Life of A Query
- From Client to VtGate
- From VtGate to VtTablet
- From VtTablet to MySQL
- Putting it all together
- Streaming Query
- Scatter Query
A query means a request for information from database and it involves four components in the case of Vitess, including the client application, VtGate, VtTablet and MySQL instance. This doc explains the interaction which happens between and within components.
At a very high level, as the graph shows, first the client sends a query to VtGate. VtGate then resolves the query and routes it to the right VtTablets. For each VtTablet that receives the query, it does necessary validations and passes the query to the underlying MySQL instance. After gathering results from MySQL, VtTablet sends the response back to VtGate. Once VtGate receives responses from all VtTablets, it sends the combined result to the client. In the presence of VtTablet errors, VtGate will retry the query if errors are recoverable and it only fails the query if either errors are unrecoverable or the maximum number of retries has been reached.
From Client to VtGate
A client application first sends an rpc with an embedded sql query to VtGate. VtGate's rpc server unmarshals this rpc request, calls the appropriate VtGate method and return its result back to client.
VtGate keeps an in-memory table that stores all available rpc methods for each service, e.g. VtGate uses "VTGate" as its service name and most of its methods defined in go/vt/vtgate/vtgate.go are used to serve rpc request.
From VtGate to VtTablet
After receiving an rpc call from the client and one of its Execute* method being invoked, VtGate needs to figure out which shards should receive the query and send it to each of them. In addition, VtGate talks to the topo server to get necessary information to create a VtTablet connection for each shard. At this point, VtGate is able to send the query to the right VtTablets in parallel. VtGate also does retry if timeout happens or some VtTablets return recoverable errors.

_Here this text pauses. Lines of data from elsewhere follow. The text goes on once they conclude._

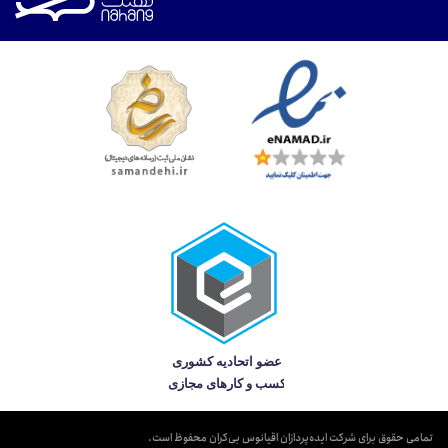
تمامی حقوق برای شرکت ایده‌پردازان اقیانوس بی‌کران محفوظ است.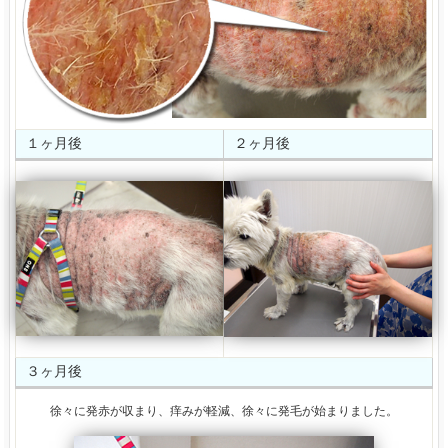
１ヶ月後
２ヶ月後
３ヶ月後
徐々に発赤が収まり、痒みが軽減、徐々に発毛が始まりました。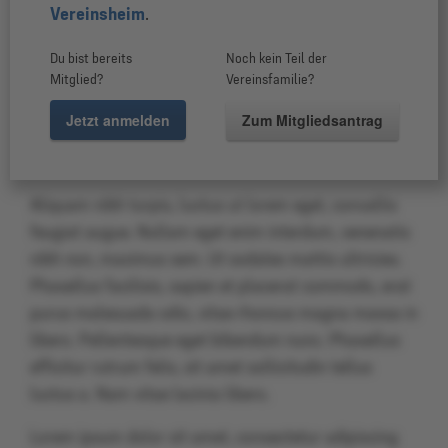
viverra viverra risus, non blandit neque mattis vel.
Vereinsheim
.
Nam ultrices nisl id elit condimentum rutrum. In eu
Du bist bereits
Noch kein Teil der
tempor elit, a blandit sapien. Nam a dui erat. Mauris
Mitglied?
Vereinsfamilie?
sagittis interdum vestibulum. Nam efficitur ex eget
Jetzt anmelden
Zum Mitgliedsantrag
vestibulum aliquet. Pellentesque ornare massa in
commodo efficitur. Sed nec eleifend tellus.
Aliquam nibh turpis, luctus ut lorem eget, convallis
feugiat augue. Nullam eget enim interdum, venenatis
nibh non, maximus sem. Ut sodales mattis ultricies.
Phasellus facilisis, sapien et placerat commodo, erat
purus malesuada odio, vitae rhoncus magna massa in
libero. Pellentesque eget bibendum nunc. Phasellus
efficitur rutrum felis, sit amet sollicitudin tellus
luctus a. Nam vitae lacinia libero.
Lorem ipsum dolor sit amet, consectetur adipiscing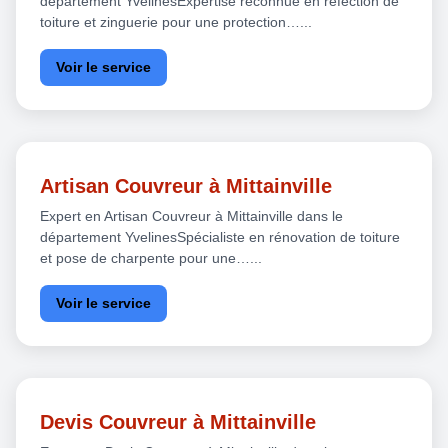
département YvelinesExpertise reconnue en réfection de
toiture et zinguerie pour une protection…...
Voir le service
Artisan Couvreur à Mittainville
Expert en Artisan Couvreur à Mittainville dans le
département YvelinesSpécialiste en rénovation de toiture
et pose de charpente pour une…...
Voir le service
Devis Couvreur à Mittainville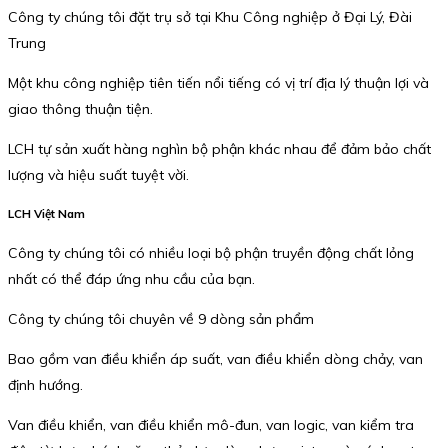
Công ty chúng tôi đặt trụ sở tại Khu Công nghiệp ở Đại Lý, Đài
Trung
Một khu công nghiệp tiên tiến nổi tiếng có vị trí địa lý thuận lợi và
giao thông thuận tiện.
LCH tự sản xuất hàng nghìn bộ phận khác nhau để đảm bảo chất
lượng và hiệu suất tuyệt vời.
LCH Việt Nam
Công ty chúng tôi có nhiều loại bộ phận truyền động chất lỏng
nhất có thể đáp ứng nhu cầu của bạn.
Công ty chúng tôi chuyên về 9 dòng sản phẩm
Bao gồm van điều khiển áp suất, van điều khiển dòng chảy, van
định hướng.
Van điều khiển, van điều khiển mô-đun, van logic, van kiểm tra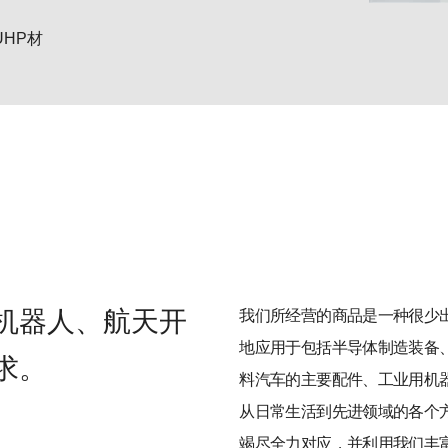
UHP材
机器人、航天开
我们所经营的商品是一种很少
地应用于包括半导体制造装备
求。
料汽车的主要配件、工业用机
从日常生活到先进领域的各个
竭尽全力对应，并利用我们丰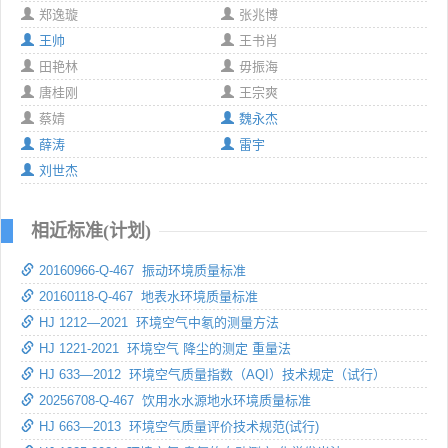
郑逸璇
张兆博
王帅
王书肖
田艳林
毋振海
唐桂刚
王宗爽
蔡婧
魏永杰
薛涛
雷宇
刘世杰
相近标准(计划)
20160966-Q-467 振动环境质量标准
20160118-Q-467 地表水环境质量标准
HJ 1212—2021 环境空气中氡的测量方法
HJ 1221-2021 环境空气 降尘的测定 重量法
HJ 633—2012 环境空气质量指数（AQI）技术规定（试行）
20256708-Q-467 饮用水水源地水环境质量标准
HJ 663—2013 环境空气质量评价技术规范(试行)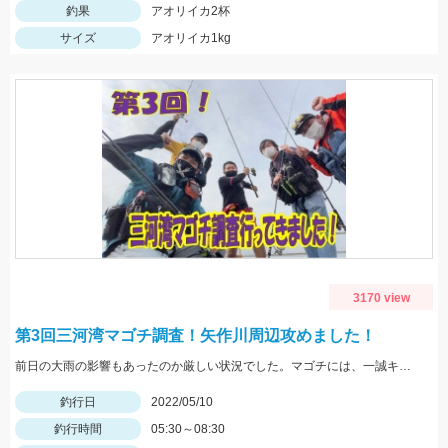
釣果
アオリイカ2杯
サイズ
アオリイカ1kg
3170 view
第3回三河湾マゴチ調査！矢作川周辺攻めました！
前日の大雨の影響もあったのか厳しい状況でした。マゴチには、一誠キャラメルシャッドが使いやすくオススメ！
釣行日
2022/05/10
釣行時間
05:30～08:30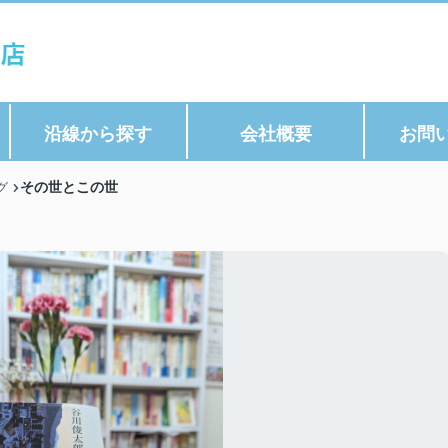
沿線から探す
会社概要
お問
その世とこの世
グ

Internally, VtGate has a ScatterConn instance and uses it to execute queries across multiple ShardConn connections. A ScatterConn performs the query on selected shards in parallel. It first obtains a ShardConn connection for every shard and sends the query using the ShardConn's execute method. If the requested session is in a transaction, it will open a new transaction on the connection, and update the Session with the transaction id. If the session already contains a transaction id for the shard, it reuses it. If there are any unrecoverable errors during a transaction, it rolls back the transaction for all shards.
A ShardConn object represents a load balanced connection to a group of VtTablets that belong to the same shard. ShardConn can be concurrently used across goroutines.
From VtTablet to MySQL
Once VtTablet received an rpc call from VtGate, it does a few checks before passing the query to MySQL. First, it validates the current VtTablet state including the session id, then generates a query plan and applies predefined query rules and does ACL checks. It also checks whether the query hits the row cache and returns the result immediately if so. In addition, VtTablet consolidates duplicate queries from executing simultaneously and shares results between them. At this point, VtTablet has no way but pass the query down to MySQL layer and wait for the result.
Putting it all together
A topo server stores information to help VtGate navigate the query to the right VtTablets. It contains keyspace to shards mappings, keyspace id to shards mappings and ports that a VtTablet listens to (EndPoint). VtGate caches this information in memory and periodically updates it if changes have happened in the topo server.
Generally speaking, a streaming query means query results will be returned as a stream. In Vitess' case, both VtGate and VtTablet will send results back as soon as it is available. VtTablet by default will collect a fixed number of rows returned from MySQL, send them back to VtGate and repeats the above step until all rows have been returned.
A scatter query, as its name indicates, will hit multiple shards. In Vitess, a scatter query is recognized once VtGate determines a query needs to hit multiple VtTablets. VtGate then sends the query to these VtTablets, assembles the result after receiving all responses and returns the combined result to the client.